↓
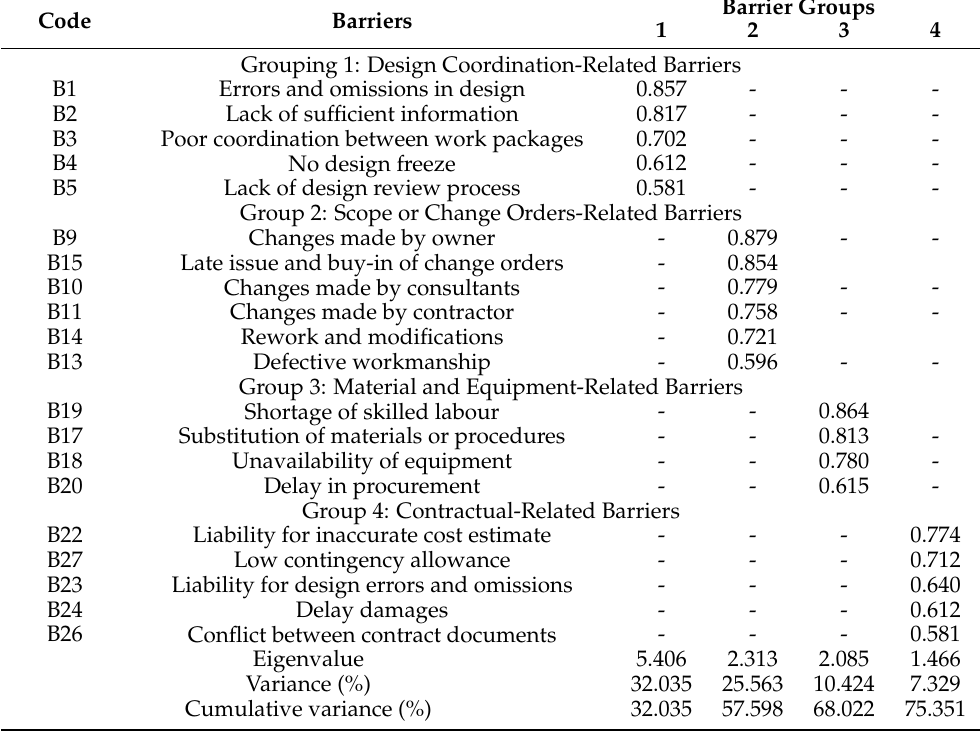
Table 4. Results of factor analysis.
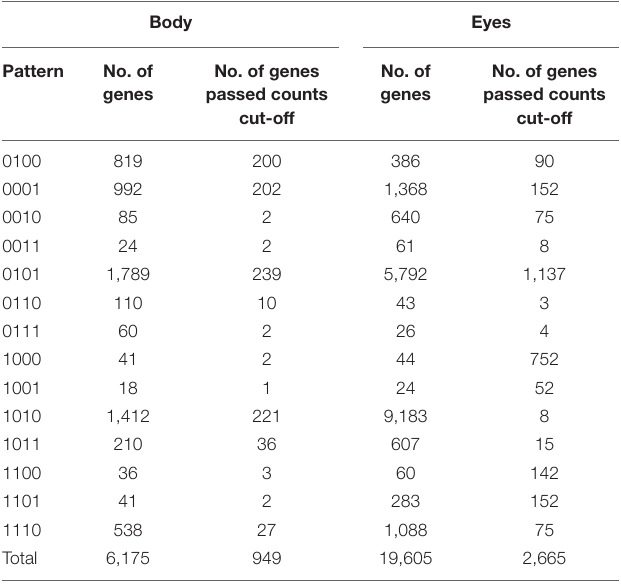
TABLE 2 | Quantity of differentially expressed genes (FDR P < 0.05, linear fold change < − 1.3 or > 1.3) between any stages that matched each binary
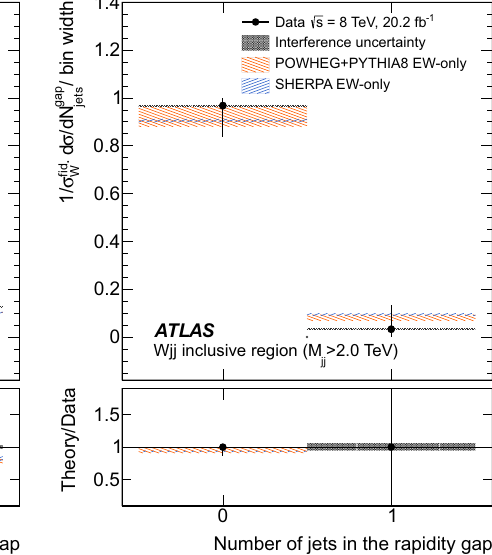
Both statistical ( inner bar ) and total ( outer bar ) measurement uncer- tainties are shown, as well as ratios of the theoretical predictions to the data (the bottom panel in each distribution)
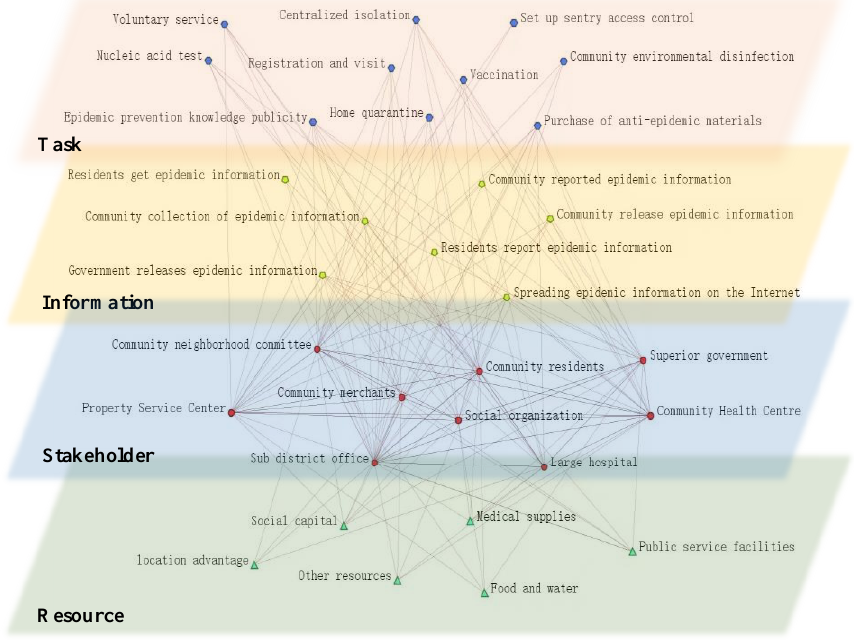
Figure 1. The anti-epidemic network and relationships in urban communities under a normal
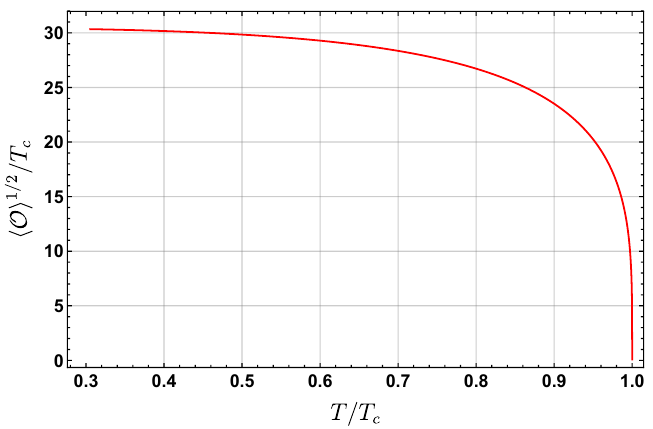
Figure 2 . The superconducting condensate hOi as a function of temperature. Below T c ≈ 0 . 0208 µ , hOi appears spontaneously from a second order phase transition. We work in the grand canonical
↑
TASK: Every record above must reappear exactly in the answer, minus its pictures.

REPLY:
Table 4. Results of factor analysis.
TABLE 2 | Quantity of differentially expressed genes (FDR P < 0.05, linear fold change < − 1.3 or > 1.3) between any stages that matched each binary
Both statistical ( inner bar ) and total ( outer bar ) measurement uncer- tainties are shown, as well as ratios of the theoretical predictions to the data (the bottom panel in each distribution)
Figure 1. The anti-epidemic network and relationships in urban communities under a normal
Figure 2 . The superconducting condensate hOi as a function of temperature. Below T c ≈ 0 . 0208 µ , hOi appears spontaneously from a second order phase transition. We work in the grand canonical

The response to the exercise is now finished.